Thank you - John Charmley - 17-12-2007

Dear Kirk,

As always you get to the heart of the matter in the most incisive way. I am much struck by the way in which the western Churches have tried to apprehend God through the intellect, forgetting, at times, that there are other means available to us.

In Christ,


- admin - 18-12-2007

I've been thinking about the right place of the intellect in theology and spirituality. And I don't have answers, but I do have questions. :-)

How do we preserve our theology from being a sterile intellectualism? There must be some element of contemplation which has not been a conspicuous feature of the Western practice of theologising as I was introduced to it.

In some phone conversations with a Coptic friend thinking and talking about the fact that 'One of the Holy Trinity was crucified' it seems to me that I just about made a beginning in making this thought the basis of contemplation rather than an intellectual proposition.

Does anyone have any pointers for reading on a more spiritual way of doing theology? Both in the Fathers and from modern writers.
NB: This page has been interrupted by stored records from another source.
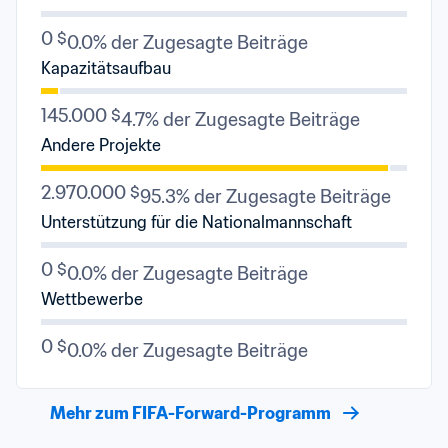
0 $
0.0% der Zugesagte Beiträge
Kapazitätsaufbau
145.000 $
4.7% der Zugesagte Beiträge
Andere Projekte
2.970.000 $
95.3% der Zugesagte Beiträge
Unterstützung für die Nationalmannschaft
0 $
0.0% der Zugesagte Beiträge
Wettbewerbe
0 $
0.0% der Zugesagte Beiträge
Mehr zum FIFA-Forward-Programm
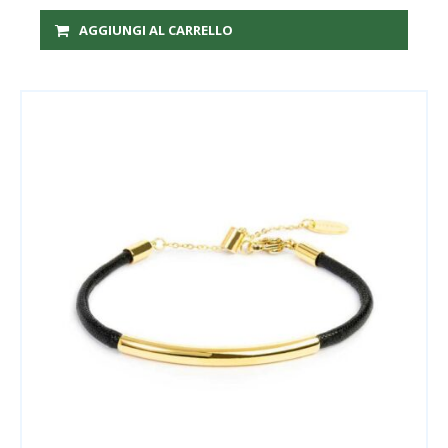
AGGIUNGI AL CARRELLO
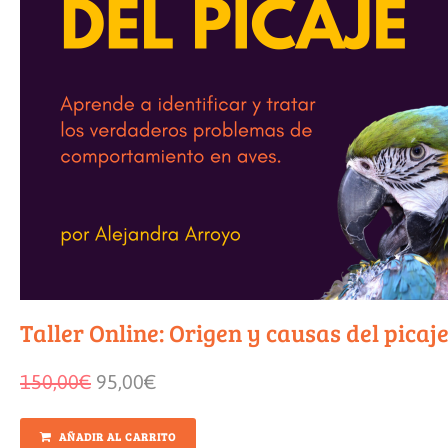
Taller Online: Origen y causas del picaje
150,00
€
95,00
€
AÑADIR AL CARRITO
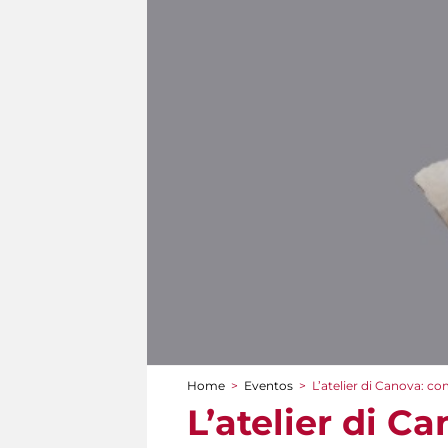
Home
>
Eventos
>
L’atelier di Canova: c
You are here
L’atelier di C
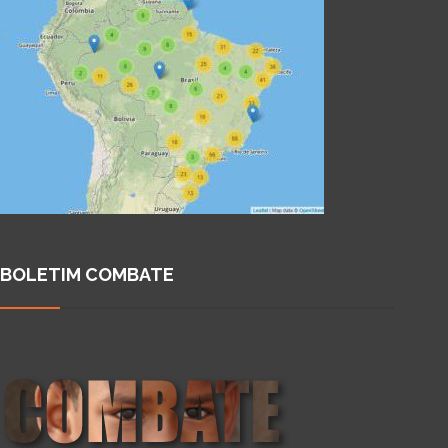
BOLETIM COMBATE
More questions - John Charmley - 18-12-2007

Dear Peter,

I suspect there are more questions than answers here; but one way I find useful is to read St. Isaac of Nineveh, whose writings do make one turn back to prayer, and whose comments always make me mindful of the love of God.
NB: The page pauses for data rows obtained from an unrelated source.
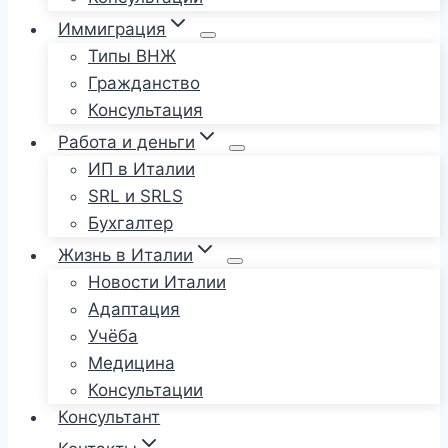
Иммиграция
Типы ВНЖ
Гражданство
Консультация
Работа и деньги
ИП в Италии
SRL и SRLS
Бухгалтер
Жизнь в Италии
Новости Италии
Адаптация
Учёба
Медицина
Консультации
Консультант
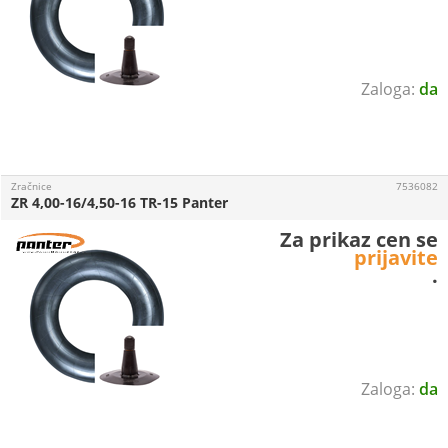
da
Zračnice
7536082
ZR 4,00-16/4,50-16 TR-15 Panter
Za prikaz cen se
prijavite
.
da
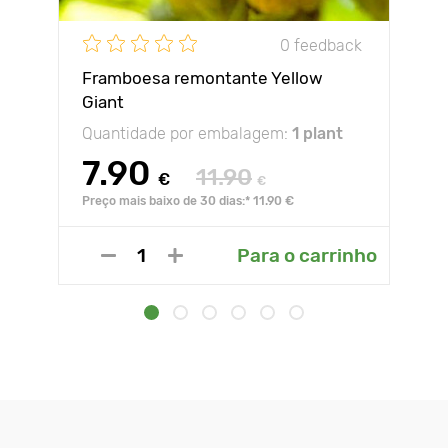
0 feedback
Framboesa remontante Yellow
Giant
Quantidade por embalagem:
1 plant
7.90
11.90
€
€
Preço mais baixo de 30 dias:* 11.90 €
Para o carrinho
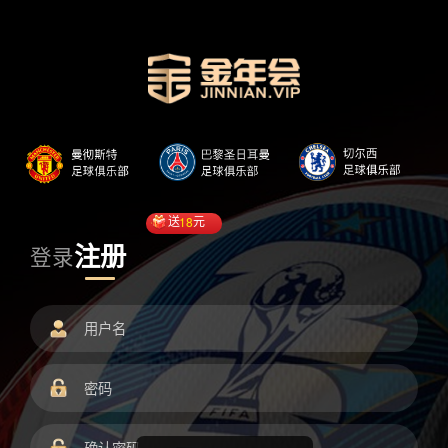
送
18
元
注册
登录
On the Purgatory theme, there is a real distinction here which comes in part from western intellectualism. The Catholics seem unable to accept that His Grace is what will save us; they want the sins 'worked off' in the afterlife. They see our view as 'justification by Grace' - but if we are not justified by His Grace and His redeeming blood, it is hard to see how else we are saved?

They seem to be positing an either/or which is absent from our tradition. I have been asked how we would view someone who dies not 'in a state of grace', and was unsure of the question, since we are all sinners and all redeemed through Him. That can look awfully like apocatastasis, but isn't.

In Him,


- marc hanna - 09-04-2009

This is an interesting topic and the perspective which has been shed upon it. The fathers speak of the purifying by fire, but what is this fire, when does it occur and what is it that is burned up. We are taught that when the crop is ready for harvest that the chaff will be thrown into the furnace, but what is this chaff? Is it individual souls? Or can it also be that component of the righteous - that which is in each individual - that fails to gain entry to the kingdom? Where the Catholics believe that we must have a place and time for purification, is not possible that God can do the remaining purification that we could not achieve in our Earthly life? For in our Christian lives we are called by God to participate in our salvation, we do our part and God does the rest: we partake of the sacraments, we follow the commandments, etc. but can we ever earn our salvation? No. God's grace does the rest. Should we then expect this to change when we repose? God is a faithful father, I don't think He's going to renege when our time is complete in this world.